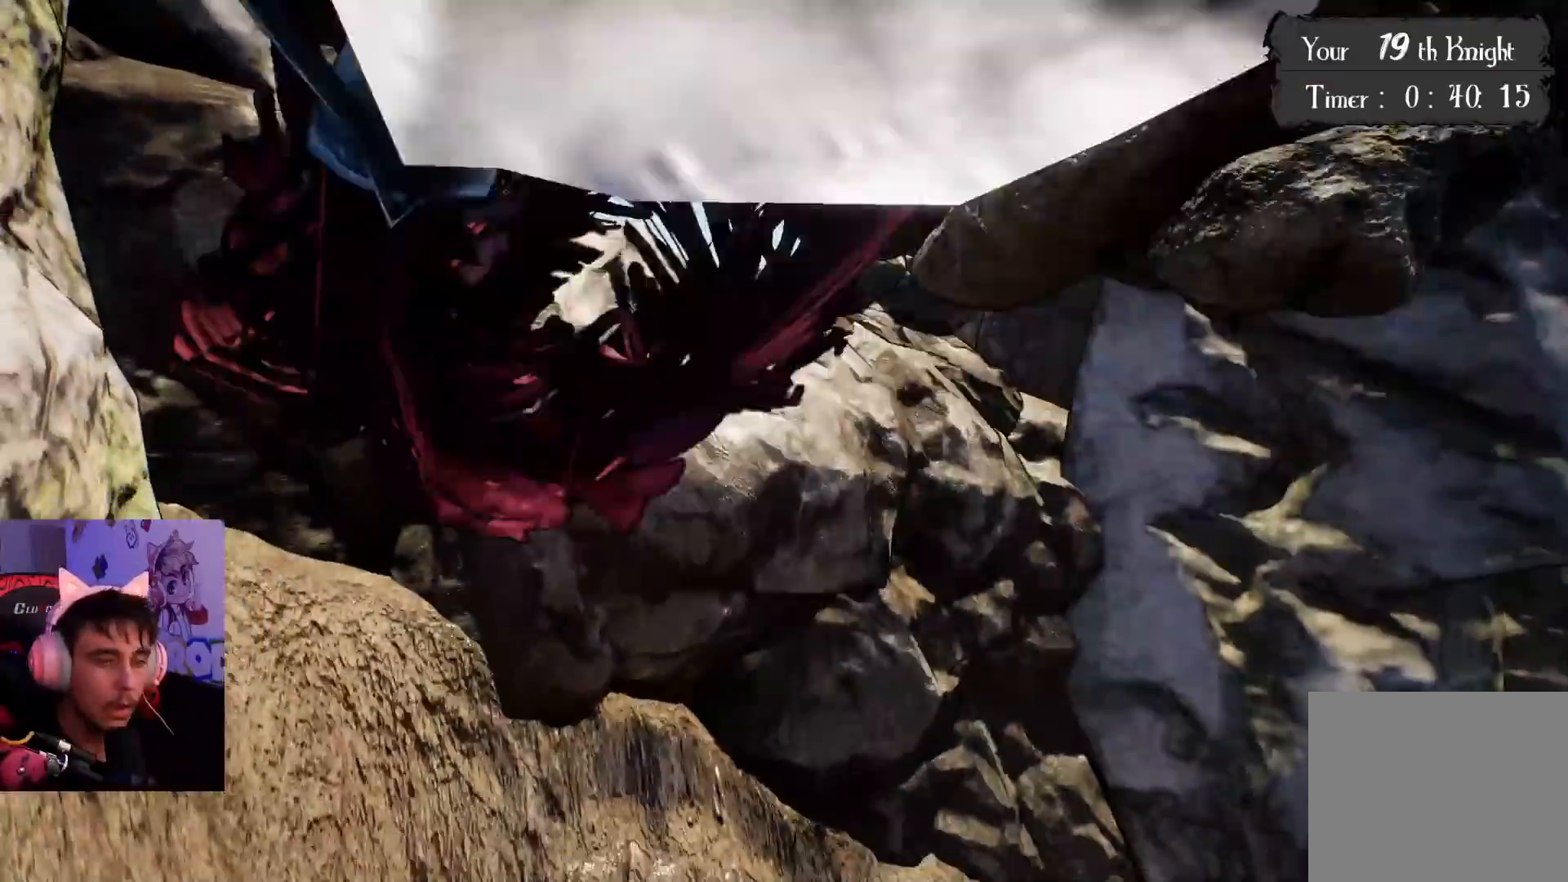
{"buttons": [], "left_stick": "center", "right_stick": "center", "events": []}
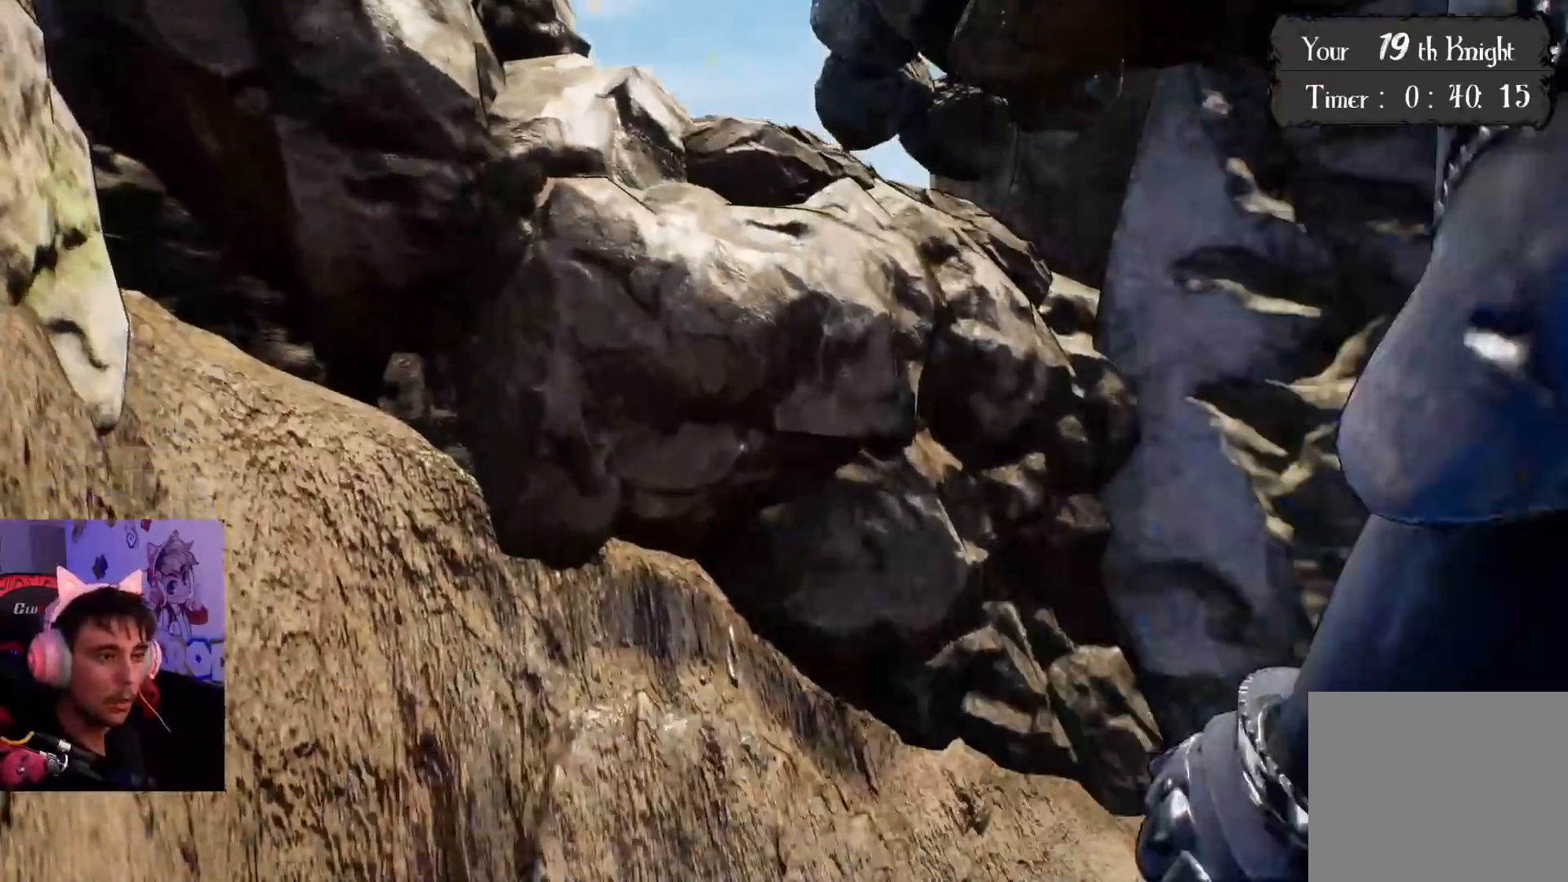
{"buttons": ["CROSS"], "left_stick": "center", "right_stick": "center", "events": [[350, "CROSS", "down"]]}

════

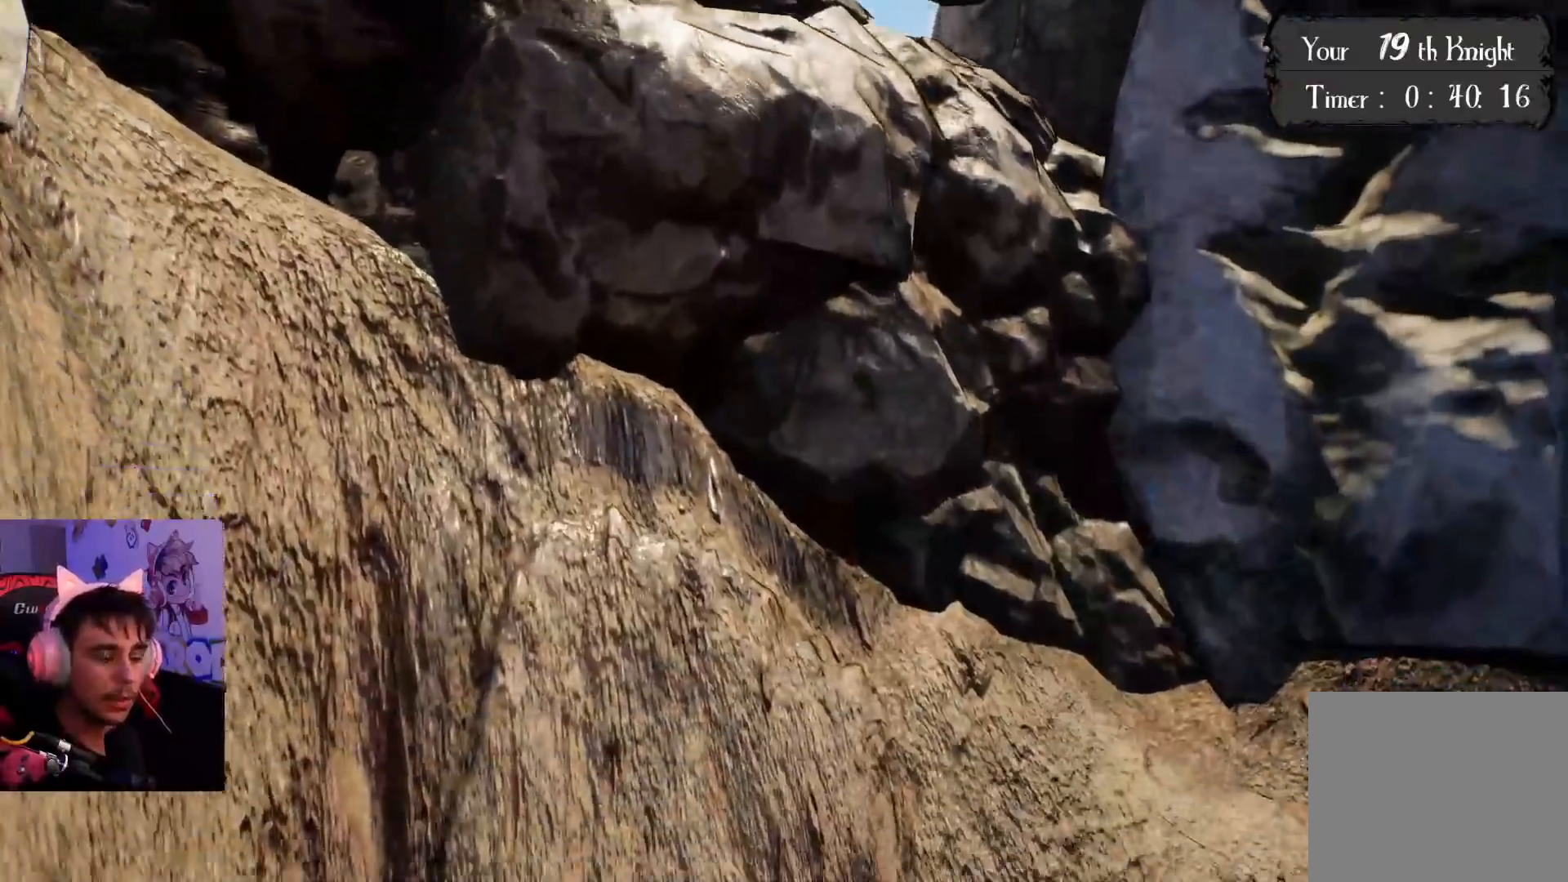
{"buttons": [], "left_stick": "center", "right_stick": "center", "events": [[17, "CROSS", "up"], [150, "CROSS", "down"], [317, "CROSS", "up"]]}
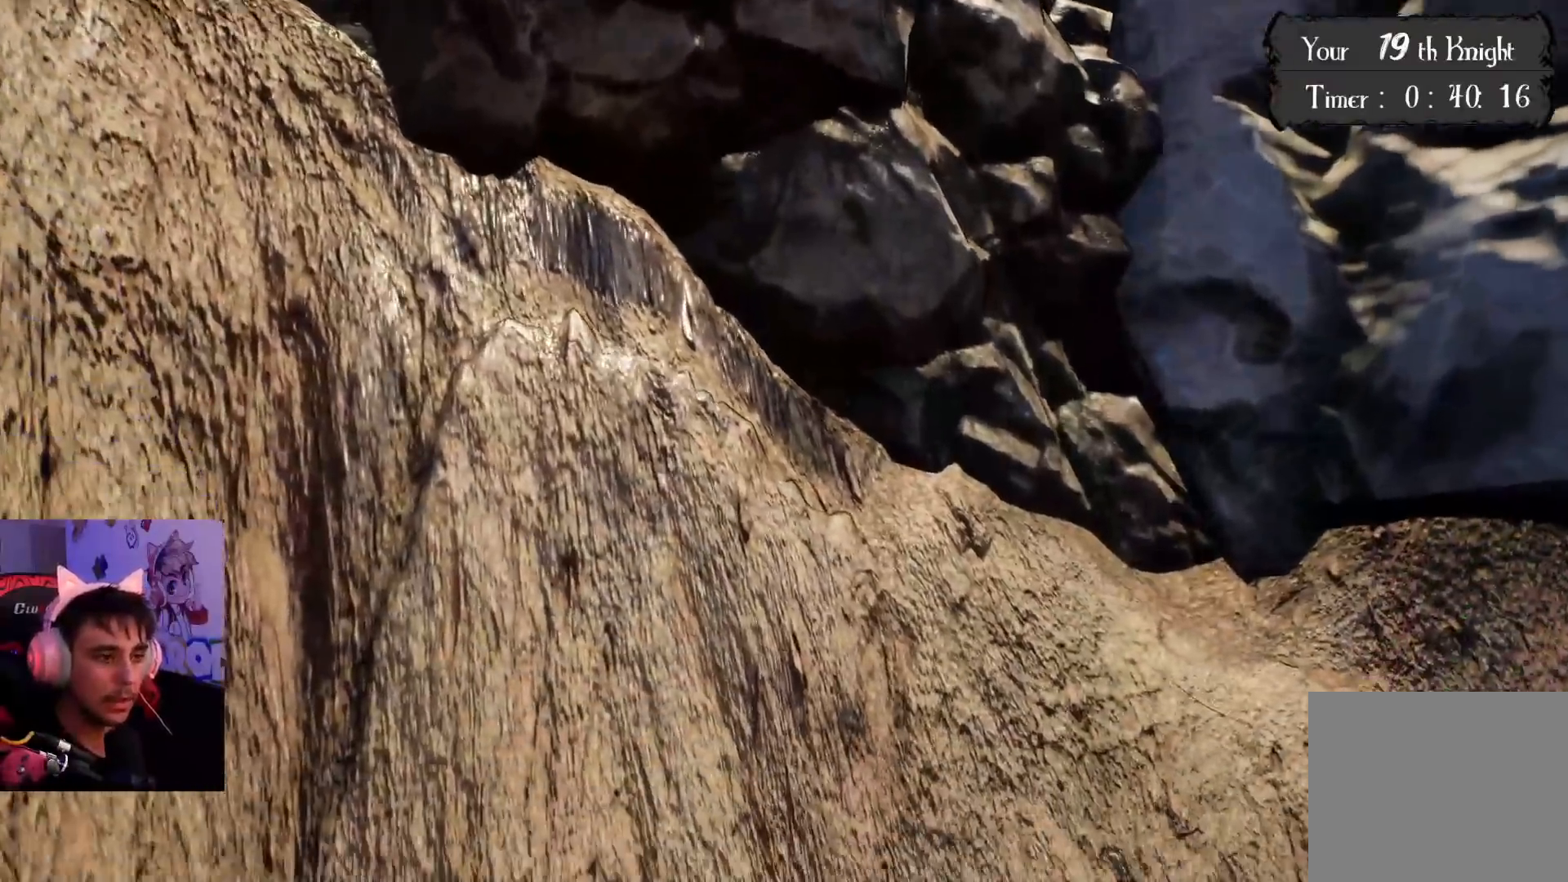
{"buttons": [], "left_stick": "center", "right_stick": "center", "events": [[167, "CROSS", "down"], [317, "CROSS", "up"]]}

════

◆ **Exercise directions**: Return only those lines of the records that contain the string "CROSS".

◆ **Reply**:
{"buttons": ["CROSS"], "left_stick": "center", "right_stick": "center", "events": [[350, "CROSS", "down"]]}
{"buttons": [], "left_stick": "center", "right_stick": "center", "events": [[17, "CROSS", "up"], [150, "CROSS", "down"], [317, "CROSS", "up"]]}
{"buttons": [], "left_stick": "center", "right_stick": "center", "events": [[167, "CROSS", "down"], [317, "CROSS", "up"]]}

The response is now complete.